*PROBLEM*: Set down each line exactly, beginning with the one that contains "A cell as agglomerated" and continuing through the last line of the listing, and nothing else.
────────────────
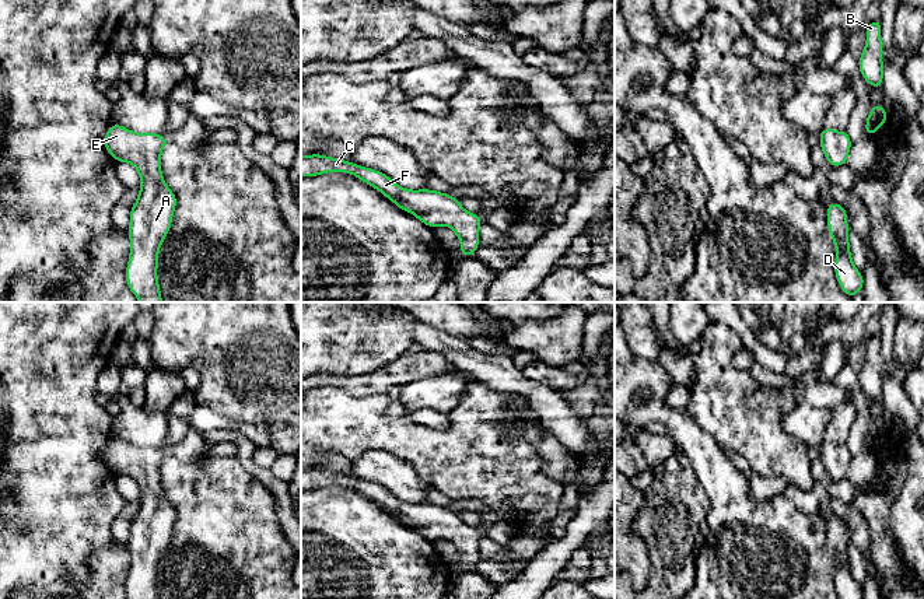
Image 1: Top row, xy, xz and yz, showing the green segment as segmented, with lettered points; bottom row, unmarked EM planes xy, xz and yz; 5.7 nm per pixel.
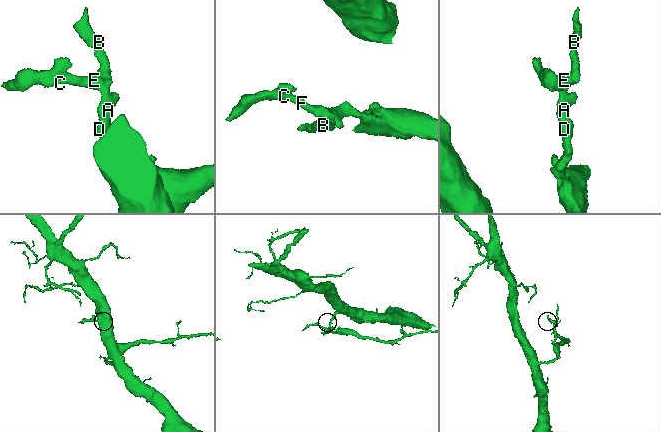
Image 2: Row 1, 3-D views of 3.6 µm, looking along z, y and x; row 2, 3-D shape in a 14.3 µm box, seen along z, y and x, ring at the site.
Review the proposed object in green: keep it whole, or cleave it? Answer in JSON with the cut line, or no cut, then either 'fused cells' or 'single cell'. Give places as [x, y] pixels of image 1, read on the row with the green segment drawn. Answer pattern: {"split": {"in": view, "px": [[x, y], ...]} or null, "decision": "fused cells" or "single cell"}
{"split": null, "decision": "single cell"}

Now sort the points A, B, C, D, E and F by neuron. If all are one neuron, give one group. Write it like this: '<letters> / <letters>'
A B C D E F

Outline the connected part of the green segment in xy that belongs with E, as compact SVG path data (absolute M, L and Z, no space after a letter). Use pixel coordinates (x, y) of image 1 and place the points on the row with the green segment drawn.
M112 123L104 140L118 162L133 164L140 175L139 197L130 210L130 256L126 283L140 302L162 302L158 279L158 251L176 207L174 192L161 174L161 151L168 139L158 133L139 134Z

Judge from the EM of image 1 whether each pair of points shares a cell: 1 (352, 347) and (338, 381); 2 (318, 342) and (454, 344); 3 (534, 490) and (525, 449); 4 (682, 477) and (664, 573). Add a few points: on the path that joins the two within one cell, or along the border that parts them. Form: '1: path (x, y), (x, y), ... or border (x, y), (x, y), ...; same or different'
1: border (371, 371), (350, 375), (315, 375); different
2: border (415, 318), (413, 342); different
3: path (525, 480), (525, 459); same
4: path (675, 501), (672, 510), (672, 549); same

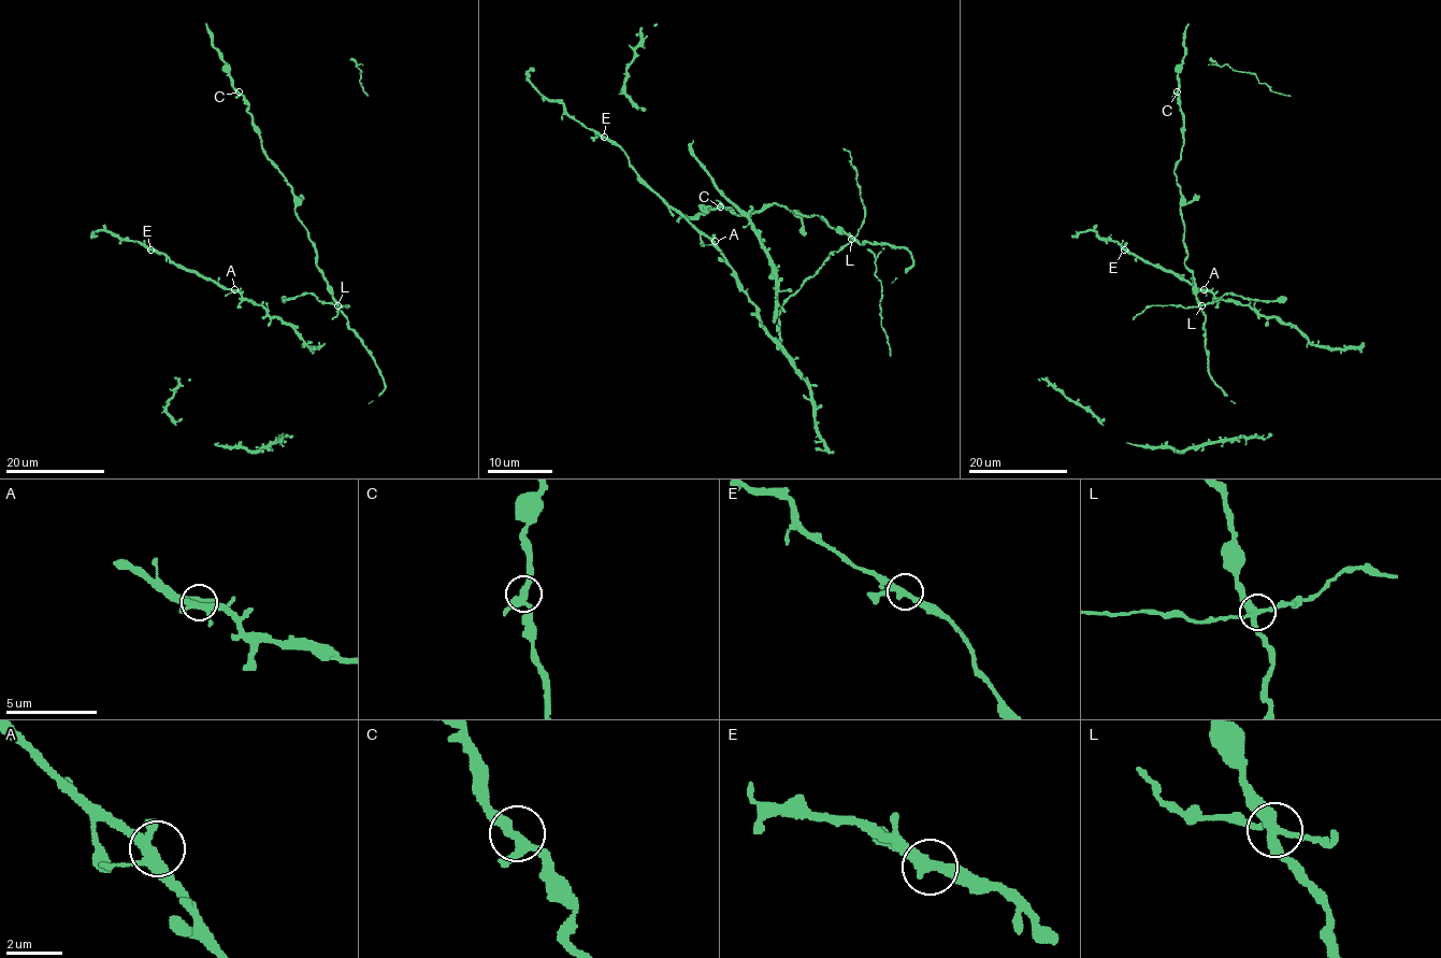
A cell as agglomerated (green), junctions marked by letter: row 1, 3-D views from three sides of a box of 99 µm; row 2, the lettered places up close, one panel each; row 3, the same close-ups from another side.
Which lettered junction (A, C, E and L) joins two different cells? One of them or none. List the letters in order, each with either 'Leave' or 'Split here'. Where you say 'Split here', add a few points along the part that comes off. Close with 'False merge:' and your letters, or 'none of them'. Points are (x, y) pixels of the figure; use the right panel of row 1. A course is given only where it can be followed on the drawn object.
────────────────
*YOUR RESPONSE*:
A cell as agglomerated (green), junctions marked by letter: row 1, 3-D views from three sides of a box of 99 µm; row 2, the lettered places up close, one panel each; row 3, the same close-ups from another side.
Which lettered junction (A, C, E and L) joins two different cells? One of them or none. List the letters in order, each with either 'Leave' or 'Split here'. Where you say 'Split here', add a few points along the part that comes off. Close with 'False merge:' and your letters, or 'none of them'. Points are (x, y) pixels of the figure; use the right panel of row 1. A course is given only where it can be followed on the drawn object.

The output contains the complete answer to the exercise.